Greenlandic cuisine is traditionally based on meat from marine mammals, game, birds, and fish, and normally contains high levels of protein. Since colonization and the arrival of international trade, the cuisine has been increasingly influenced by Danish and Canadian cuisine. During the summer when the weather is milder, meals are often eaten outdoors.
The national dish of Greenland is suaasat, a traditional Greenlandic soup. It is often made from seal, or from whale, reindeer, or seabirds. The soup often includes onions and potatoes, and is simply seasoned with salt and pepper, or bay leaf. The soup is often thickened with rice, or by soaking barley in the water overnight so that the starches leach into the water.

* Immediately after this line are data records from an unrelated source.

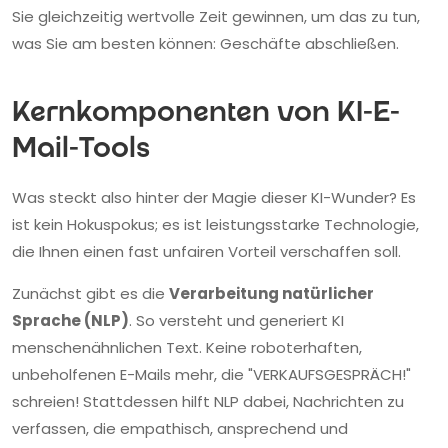
Sie gleichzeitig wertvolle Zeit gewinnen, um das zu tun,
was Sie am besten können: Geschäfte abschließen.
Kernkomponenten von KI-E-
Mail-Tools
Was steckt also hinter der Magie dieser KI-Wunder? Es
ist kein Hokuspokus; es ist leistungsstarke Technologie,
die Ihnen einen fast unfairen Vorteil verschaffen soll.
Zunächst gibt es die
Verarbeitung natürlicher
Sprache (NLP)
. So versteht und generiert KI
menschenähnlichen Text. Keine roboterhaften,
unbeholfenen E-Mails mehr, die "VERKAUFSGESPRÄCH!"
schreien! Stattdessen hilft NLP dabei, Nachrichten zu
verfassen, die empathisch, ansprechend und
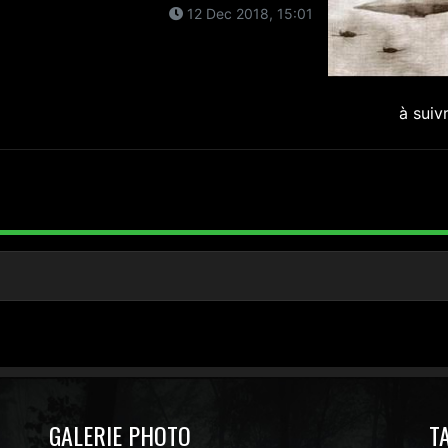
12 Dec 2018, 15:01
à suiv
GALERIE PHOTO
T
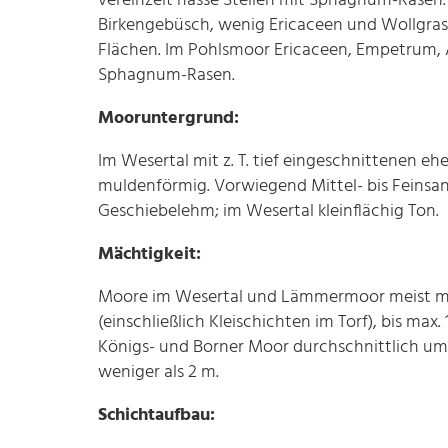
vereinzelt nasse Stellen mit Sphagnum-Rasen.
Birkengebüsch, wenig Ericaceen und Wollgra
Flächen. Im Pohlsmoor Ericaceen, Empetrum, A
Sphagnum-Rasen.
Mooruntergrund:
Im Wesertal mit z. T. tief eingeschnittenen e
muldenförmig. Vorwiegend Mittel- bis Feinsa
Geschiebelehm; im Wesertal kleinflächig Ton.
Mächtigkeit:
Moore im Wesertal und Lämmermoor meist meh
(einschließlich Kleischichten im Torf), bis ma
Königs- und Borner Moor durchschnittlich um 4
weniger als 2 m.
Schichtaufbau:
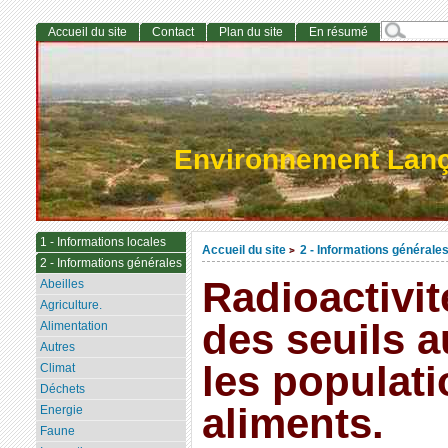
Accueil du site
Contact
Plan du site
En résumé
Environnement Lan
1 - Informations locales
Accueil du site
2 - Informations générale
>
2 - Informations générales
Radioactivi
Abeilles
Agriculture.
des seuils a
Alimentation
Autres
les populati
Climat
Déchets
aliments.
Energie
Faune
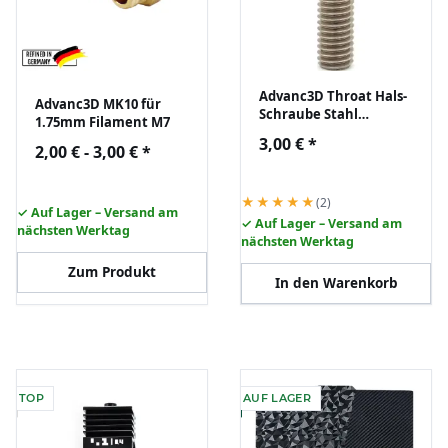
Advanc3D Throat Hals-
Advanc3D MK10 für
Schraube Stahl
1.75mm Filament M7
M6x30mm für 1,75mm
3,00 €
*
2,00 € -
3,00 €
*
Absatz mit PTFE inliner
★★★★★
(2)
✓ Auf Lager – Versand am
✓ Auf Lager – Versand am
nächsten Werktag
nächsten Werktag
Zum Produkt
In den Warenkorb
TOP
AUF LAGER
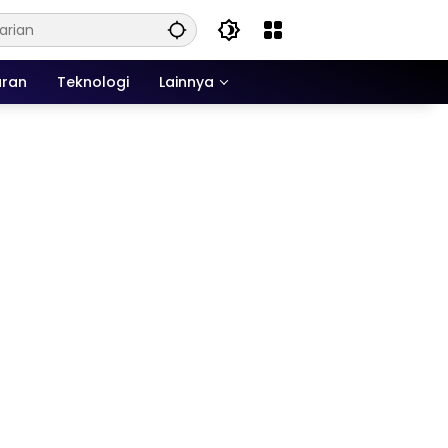
uran
Teknologi
Lainnya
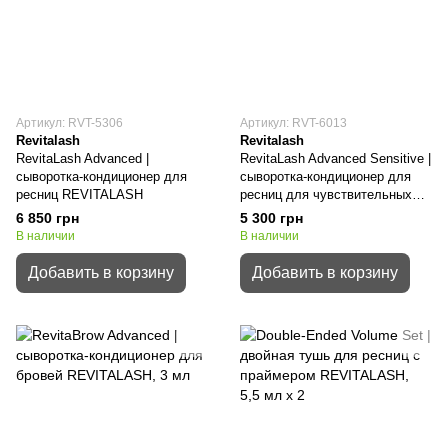
Артикул: RVT-5306
Артикул: RVT-6013
Revitalash
Revitalash
RevitaLash Advanced |
RevitaLash Advanced Sensitive |
сыворотка-кондиционер для
сыворотка-кондиционер для
ресниц REVITALASH
ресниц для чувствительных
глаз REVITALASH
6 850 грн
5 300 грн
В наличии
В наличии
Добавить в корзину
Добавить в корзину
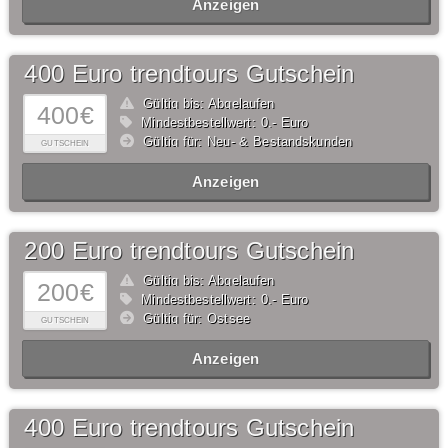
Anzeigen
400 Euro trendtours Gutschein
Gültig bis: Abgelaufen
400€
Mindestbestellwert: 0,- Euro
Gültig für: Neu- & Bestandskunden
GUTSCHEIN
Anzeigen
200 Euro trendtours Gutschein
Gültig bis: Abgelaufen
200€
Mindestbestellwert: 0,- Euro
Gültig für: Ostsee
GUTSCHEIN
Anzeigen
400 Euro trendtours Gutschein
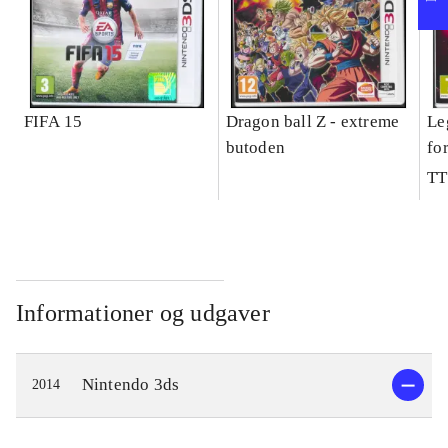
FIFA 15
Dragon ball Z - extreme
Le
butoden
fo
TT
Informationer og udgaver
Nintendo 3ds
2014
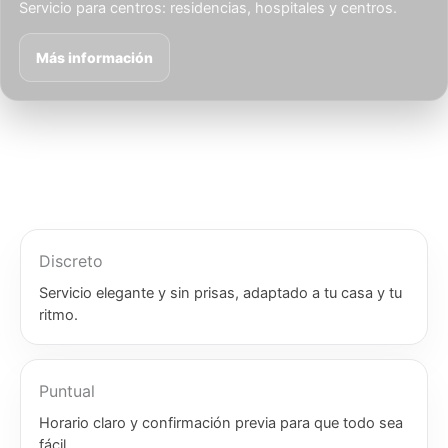
Servicio para centros: residencias, hospitales y centros.
Más información
Discreto
Servicio elegante y sin prisas, adaptado a tu casa y tu
ritmo.
Puntual
Horario claro y confirmación previa para que todo sea
fácil.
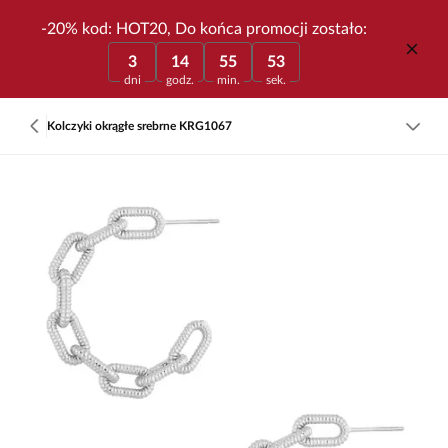
-20% kod: HOT20, Do końca promocji zostało:
3
14
55
53
dni
godz.
min.
sek.
Kolczyki okrągłe srebrne KRG1067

Because the majority of Greenland is covered by permanent glaciers, the sea is the source for most food. Seafood dishes include various fishes (often smoked), mussels, and shrimp. Ammassat or capelin, a fish in the salmon family is commonly eaten and can easily be dried. Atlantic halibut, redfish, deepwater redfish, Greenland halibut, and lumpfish are fished from the west coast, as are Greenland cod (Gadus ogac) and shorthorn sculpin (Myoxocephalus scorpius), but these two are eaten only as a last resort.Arctic char is fished off the east coast. The Greenland shark (Somniosus microcephalus) is rarely eaten because it is poisonous but can be edible after a complicated preparation of either boiling the meat repeatedly or fermenting the meat.